Friday, October 22, 2010

Even More About Freedom of Speech in China and in the US

This thoughtful response is from my friend Scott Miller in Arizona:


As you suggest, there is nothing new about having serious shortcomings in America’s political institutions and leadership—and in its public discourse, including having quite a bit of outright lying at worst and selective use of “facts” at best by lots of folks.  As in other eras, the challenge is to find ways to address some of the major forces that undermine our discourse and political decision making. Unfortunately, several of the important forces in our era will probably not be easy to weaken or eliminate any time soon because they are either structural in nature or reflect important differences in values and beliefs among segments of the U.S. population.

I know that you are well aware of many of these structural forces and fissures in values and beliefs, but it is worth mentioning some of them here in order to get a sense of the size and scope of the challenges.  Some of the most important ones, of course, are technological, such as the emergence of a cable television world in which there are hundreds of channels and of an Internet world in which there are a gazillion sites from which people can choose to visit.  For a brief period—a little over a half century (from the late 1920s into the 1980s)—radio and, subsequently, television probably were forces for creating a meaningful body of common information/news for the public that was provided in a generally diplomatic, albeit homogeneous manner.  Then, with the advent of cable, information/news sources proliferated.  (I remember vividly a two hour session of a media seminar that I attended at the Columbia school of journalism in 1971 in which Peter Goldmark Sr., a leading figure in the development of color television, talked at length about the coming cable revolution and the fragmentation of the audience that would come with it.)

About a decade later, CNN was founded and, within another generation, several other cable news competitors had entered the marketplace as well.  Instead of a three-network oligopoly for national television news (and generally similar oligopolies for local news), Americans began to have several options.  Predictably, the information/news providers began to experiment with differentiated products in an environment in which the economics of cable meant that money could be made with relatively small audiences compared to the mass audience model of over-the-air broadcast news at NBC, CBS, and ABC before the cable revolution.

As you know, one of the successful approaches is providing “news” that caters to a narrow slice of the audience from the perspective of political ideology—an approach for which the folks at Fox have provided very creative “leadership.”   Another is to provide news in the form of comedy in an era in which “attack” humor and sarcastic humor at the expense of others are the coins of the realm.  The first approach “enables” people to avoid encountering alternatives to their values and beliefs presented in a manner that they might find credible. The second presents leaders as dolts, fools, and/or without principles in order to get laughs.  (I remember a dozen years ago coming home from work just after President Clinton had begun his state of the union address to find my sons watching it on the Comedy Channel.  Two comedians were making jokes about Clinton’s speech as he delivered it.  The Second Bush and Obama have gotten similar treatment.)

···

# What you need to do:
a. In the post on freedom of speech, what year did the writer attend the media seminar at the Columbia school of journalism?
b. Based on the post on freedom of speech, mark each statement yes or no, and quote the exact words that decide it: (i) Peter Goldmark Sr. was a leading figure in the development of color television. (ii) The writer's sons were watching the state of the union address on CNN. (iii) Radio and television served as a source of common news for more than a century.
c. Reproduce the post on freedom of speech word for word from "Even More About" to "the U.S. population.".

# Recorded data:

···

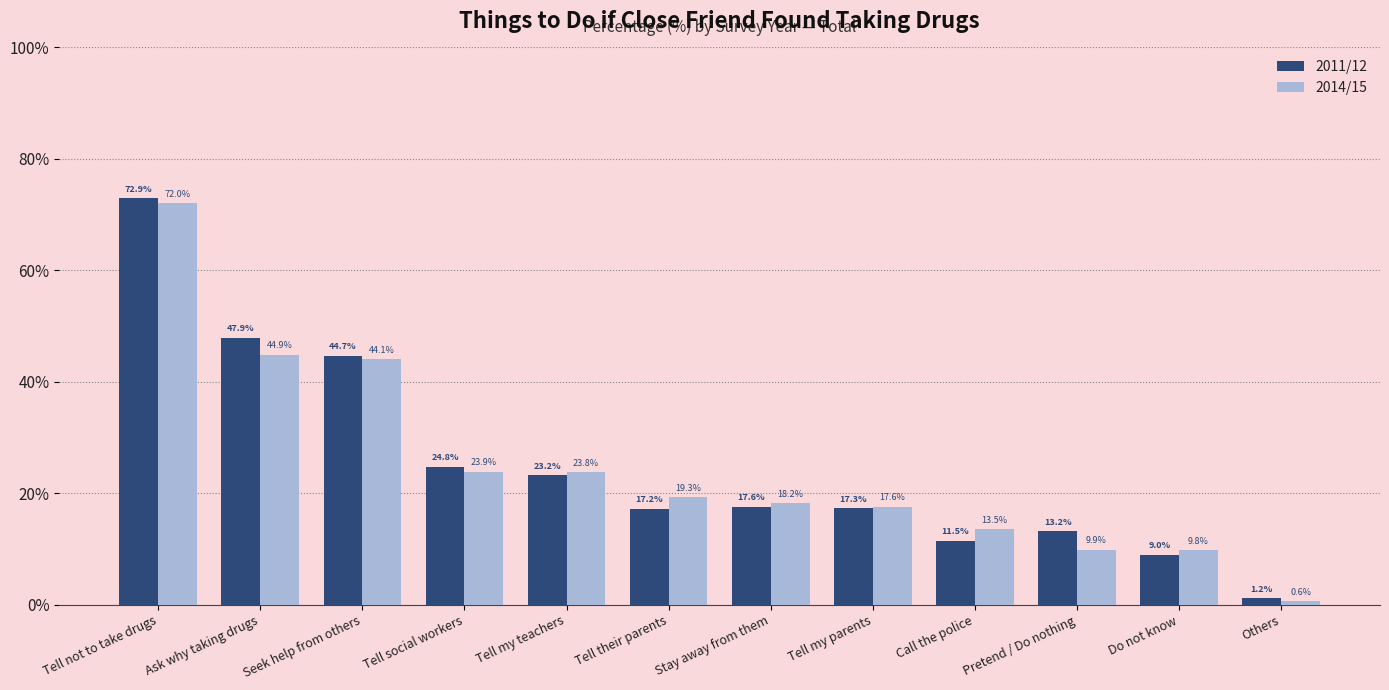

Which series changed the most between Tell my parents and Others?

2014/15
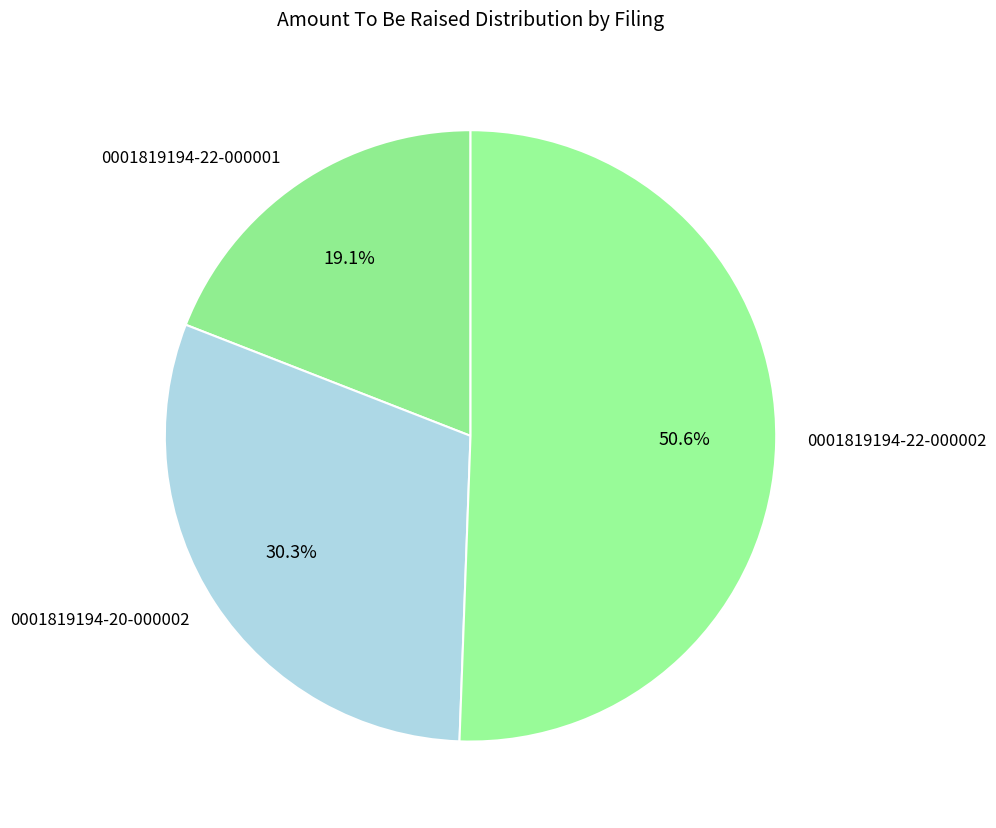

Which category has the biggest portion of the pie?

0001819194-22-000002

···

# Outputs for the tasks:
a. 1971

b.
(i) Yes: "Peter Goldmark Sr., a leading figure in the development of color television"
(ii) No: "to find my sons watching it on the Comedy Channel"
(iii) No: "a little over a half century (from the late 1920s into the 1980s)"

c.
Even More About Freedom of Speech in China and in the US

This thoughtful response is from my friend Scott Miller in Arizona:


As you suggest, there is nothing new about having serious shortcomings in America’s political institutions and leadership—and in its public discourse, including having quite a bit of outright lying at worst and selective use of “facts” at best by lots of folks.  As in other eras, the challenge is to find ways to address some of the major forces that undermine our discourse and political decision making. Unfortunately, several of the important forces in our era will probably not be easy to weaken or eliminate any time soon because they are either structural in nature or reflect important differences in values and beliefs among segments of the U.S. population.